■ **Your goal**:
Please copy the data below line for line, keeping every location field and coordinate unchanged. Omit the pictures from your answer.

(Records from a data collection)
::::

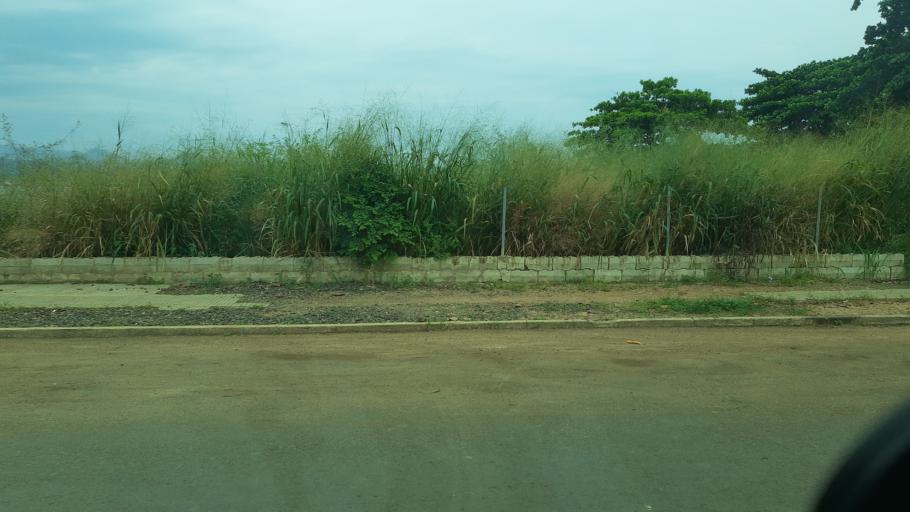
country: ST
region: Sao Tome Island
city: Sao Tome
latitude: 0.3425
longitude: 6.7356
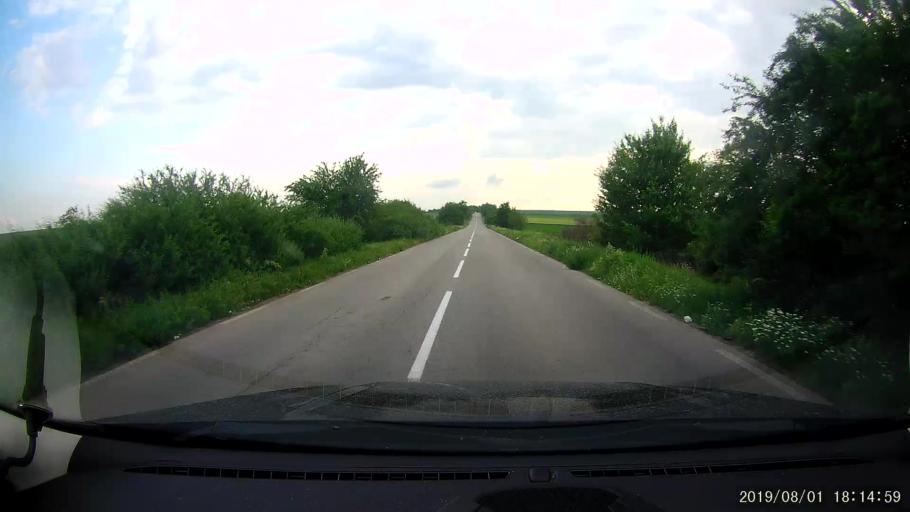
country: BG
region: Silistra
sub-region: Obshtina Dulovo
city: Dulovo
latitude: 43.7607
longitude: 27.1145
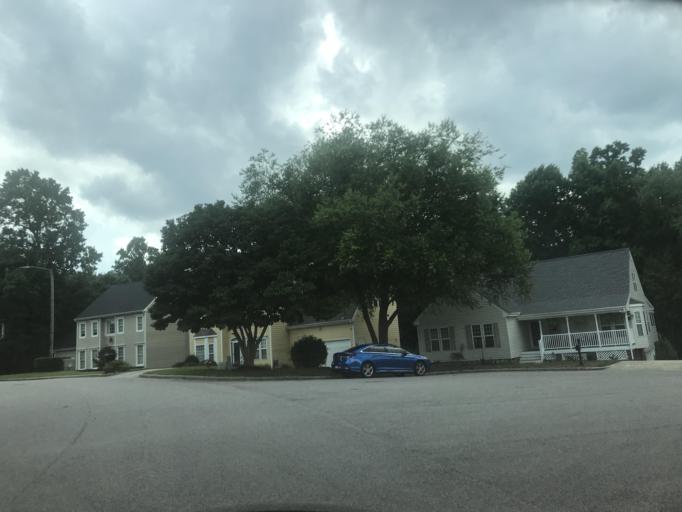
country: US
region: North Carolina
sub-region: Wake County
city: Knightdale
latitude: 35.8362
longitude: -78.5627
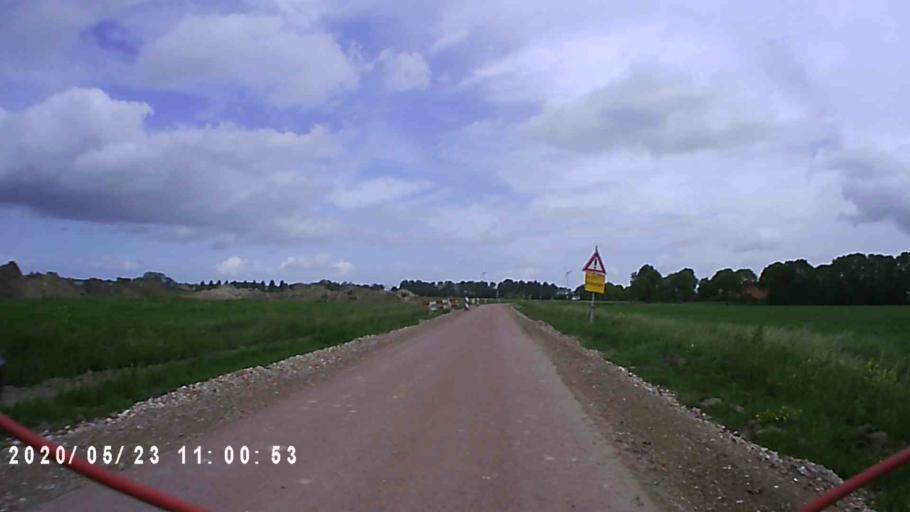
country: NL
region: Groningen
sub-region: Gemeente Delfzijl
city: Delfzijl
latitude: 53.3072
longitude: 6.9433
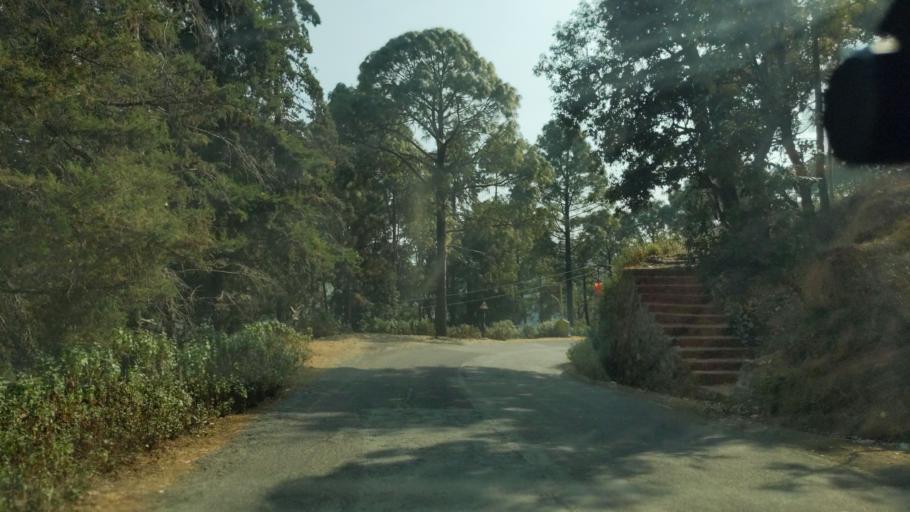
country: IN
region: Uttarakhand
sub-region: Naini Tal
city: Bhowali
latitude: 29.3895
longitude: 79.5402
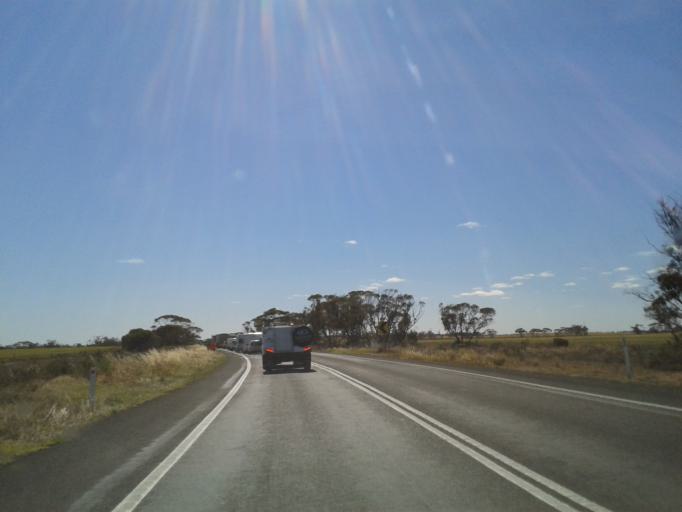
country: AU
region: New South Wales
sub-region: Wentworth
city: Dareton
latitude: -34.2760
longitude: 141.7900
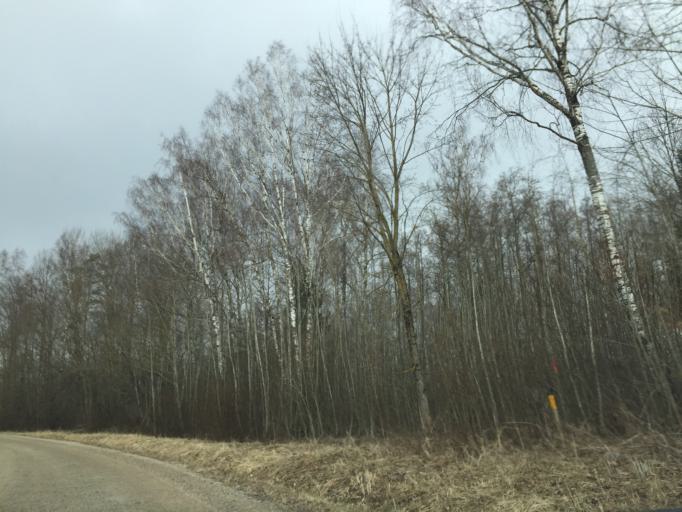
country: LV
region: Ilukste
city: Ilukste
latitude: 56.0207
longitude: 26.2357
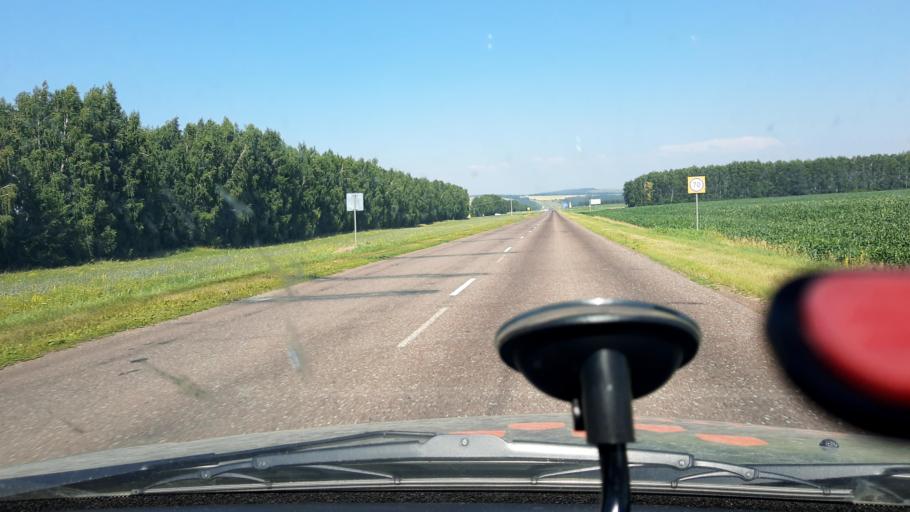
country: RU
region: Bashkortostan
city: Chekmagush
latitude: 55.1149
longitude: 54.6590
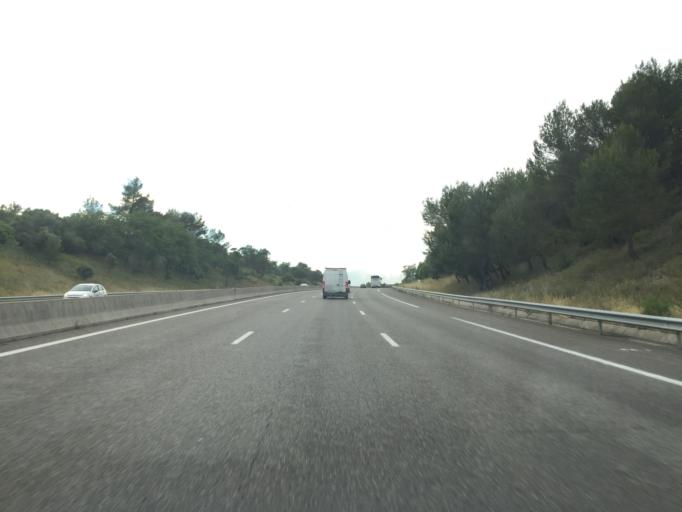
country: FR
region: Provence-Alpes-Cote d'Azur
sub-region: Departement du Var
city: Tourves
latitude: 43.4258
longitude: 5.9505
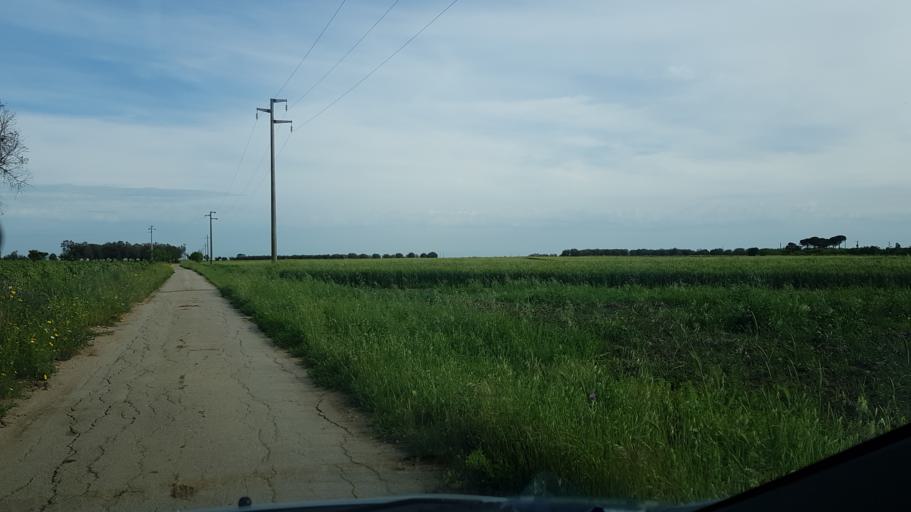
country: IT
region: Apulia
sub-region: Provincia di Brindisi
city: Tuturano
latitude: 40.5129
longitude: 17.9608
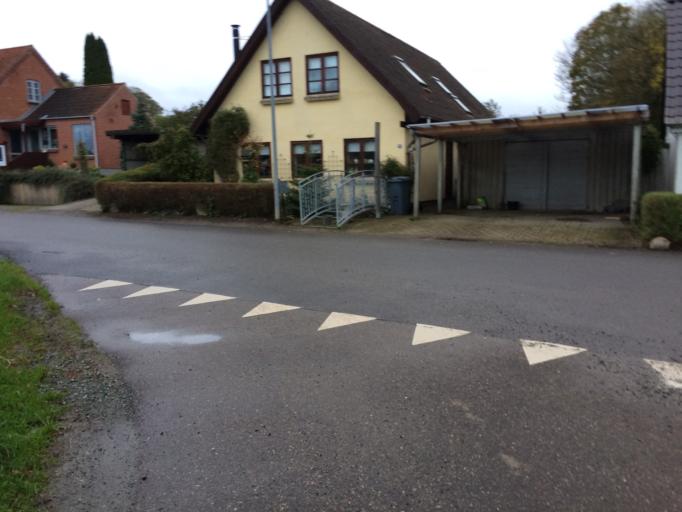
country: DK
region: South Denmark
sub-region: Vejle Kommune
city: Borkop
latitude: 55.6087
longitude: 9.6471
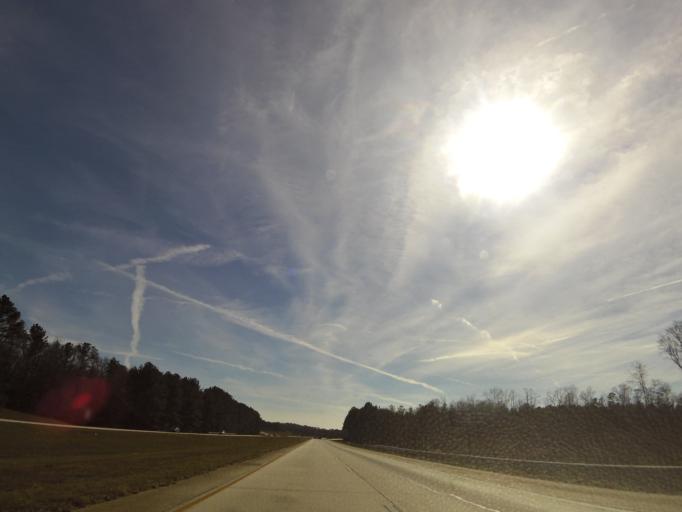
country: US
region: Georgia
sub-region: Troup County
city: Hogansville
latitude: 33.1687
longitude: -84.8663
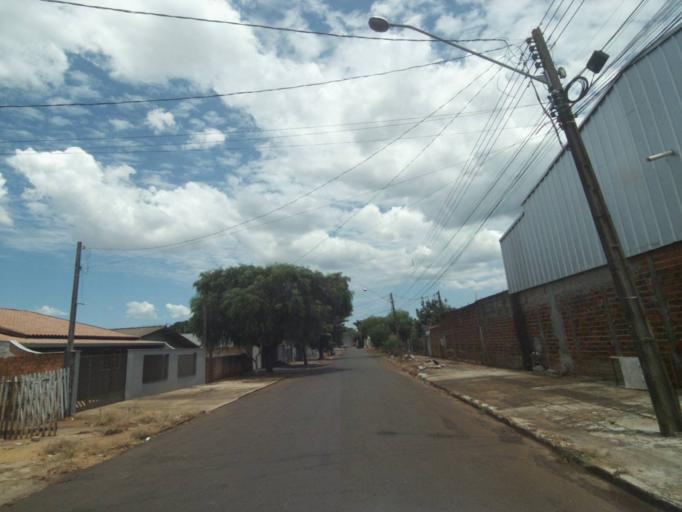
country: BR
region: Parana
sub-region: Londrina
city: Londrina
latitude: -23.3069
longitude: -51.2206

::::

■ **Answer to the problem**:
country: ST
region: Sao Tome Island
city: Sao Tome
latitude: 0.3425
longitude: 6.7356
country: BG
region: Silistra
sub-region: Obshtina Dulovo
city: Dulovo
latitude: 43.7607
longitude: 27.1145
country: US
region: North Carolina
sub-region: Wake County
city: Knightdale
latitude: 35.8362
longitude: -78.5627
country: NL
region: Groningen
sub-region: Gemeente Delfzijl
city: Delfzijl
latitude: 53.3072
longitude: 6.9433
country: IN
region: Uttarakhand
sub-region: Naini Tal
city: Bhowali
latitude: 29.3895
longitude: 79.5402
country: AU
region: New South Wales
sub-region: Wentworth
city: Dareton
latitude: -34.2760
longitude: 141.7900
country: LV
region: Ilukste
city: Ilukste
latitude: 56.0207
longitude: 26.2357
country: RU
region: Bashkortostan
city: Chekmagush
latitude: 55.1149
longitude: 54.6590
country: FR
region: Provence-Alpes-Cote d'Azur
sub-region: Departement du Var
city: Tourves
latitude: 43.4258
longitude: 5.9505
country: IT
region: Apulia
sub-region: Provincia di Brindisi
city: Tuturano
latitude: 40.5129
longitude: 17.9608
country: DK
region: South Denmark
sub-region: Vejle Kommune
city: Borkop
latitude: 55.6087
longitude: 9.6471
country: US
region: Georgia
sub-region: Troup County
city: Hogansville
latitude: 33.1687
longitude: -84.8663
country: BR
region: Parana
sub-region: Londrina
city: Londrina
latitude: -23.3069
longitude: -51.2206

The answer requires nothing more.